Elisabeth garantiu-lhe que iria devolver o montante investido assim que recebesse os 15 milhões de euros que lhe seriam devidos pelo governo da África do Sul (onde viveu com a família até 1980), relativos a supostas patentes de invenções da autoria do pai, Angelino Saraiva, hoje com 80 anos, e que também é arguido por alegada conivência com a filha em alguns dos crimes de que está acusada. A arguida dizia que o pai era o autor de rodas de camiões, desentupidores de esgotos e comedouros para aves.
Já um empresário da construção civil de Palmela, que chegou a viver com Elisabeth durante mais de um ano, após a conhecer em 2009 num concerto dos AC/DC em Lisboa, queixa-se de ter sido burlado em 140 mil euros, verba que se destinaria à construção de uma urbanização na mesma Quinta do Mocho e uma casa em Troia. E nem o facto de o Plano Diretor Municipal de Setúbal impor restrições na Quinta do Mocho seria problema, já que a suspeita garantia conhecer pessoas influentes na autarquia que iriam alterar o PDM para viabilizar a construção.
O empresário acreditou e avançou com o dinheiro, até porque Elisabeth dava garantias sobre uns supostos 21 milhões de euros que a família detinha sobre propriedades e maquinaria na África do Sul. Versão confirmada pelo pai da arguida, da qual o empresário só começou a desconfiar quando o negócio não avançou e a mulher deixou de dormir na sua casa, além de não atender o telefone.
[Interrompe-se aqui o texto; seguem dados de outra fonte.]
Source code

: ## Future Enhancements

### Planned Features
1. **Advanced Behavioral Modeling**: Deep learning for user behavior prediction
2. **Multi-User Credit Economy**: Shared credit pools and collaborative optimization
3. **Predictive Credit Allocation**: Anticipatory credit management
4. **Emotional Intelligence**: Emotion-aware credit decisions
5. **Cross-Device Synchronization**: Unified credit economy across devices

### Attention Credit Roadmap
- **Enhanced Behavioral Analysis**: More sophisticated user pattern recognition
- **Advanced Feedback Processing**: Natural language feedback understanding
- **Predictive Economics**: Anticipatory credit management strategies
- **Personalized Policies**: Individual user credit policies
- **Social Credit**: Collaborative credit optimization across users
Entre as vítimas está ainda um gerente bancário que lhe emprestou cerca de 20 mil euros.
Elisabeth, a quem não era conhecido emprego, residiu até há algum tempo em Setúbal, na casa da família, junto ao Parque do Bonfim, mas fonte próxima do processo revela que a mulher viajou para o Algarve e que a casa de Setúbal estará arrendada. Contactado pelo DN, o advogado de defesa limita-se a dizer que tem instruções para não prestar declarações sobre o processo, preferindo aguardar pela leitura do acórdão.
Mas apesar do silêncio a que se remeteu no julgamento - iniciado em dezembro de 2015, em que foram ouvidas 26 testemunhas - Elisabeth Saraiva negou os crimes que lhe são imputados pelo Ministério Público quando saiu a acusação, tendo requerido a abertura de instrução, garantindo que tinha sido vítima das suas necessidades económicas. O juiz de instrução concluiu que "a postura da arguida foi pouco convincente, apresentando um discurso falacioso e uma postura de vitimização", por ter alegado que os queixosos lhe emprestaram quantias avultadas e que se terão aproveitado das suas fragilidades para o fazer a juros altíssimos e ilegais.
Em 2006, Elisabeth Saraiva e o pai tinham um negócio de produção e distribuição de flores, plantas, sementes para importação e exportação. Mas correu mal, o que deixou a mulher no desemprego.
A algumas das vítimas apresentava-se como empresária, mas também se fez passar por advogada, segundo os queixosos. Quando em 2012 começaram a circular notícias sobre as suspeitas que recaiam sobre si, Elisabeth apresentou queixa na Entidade Reguladora da Comunicação para evitar que saíssem mais notícias, garantindo que não era alvo de qualquer investigação policial. A PJ disse o contrário.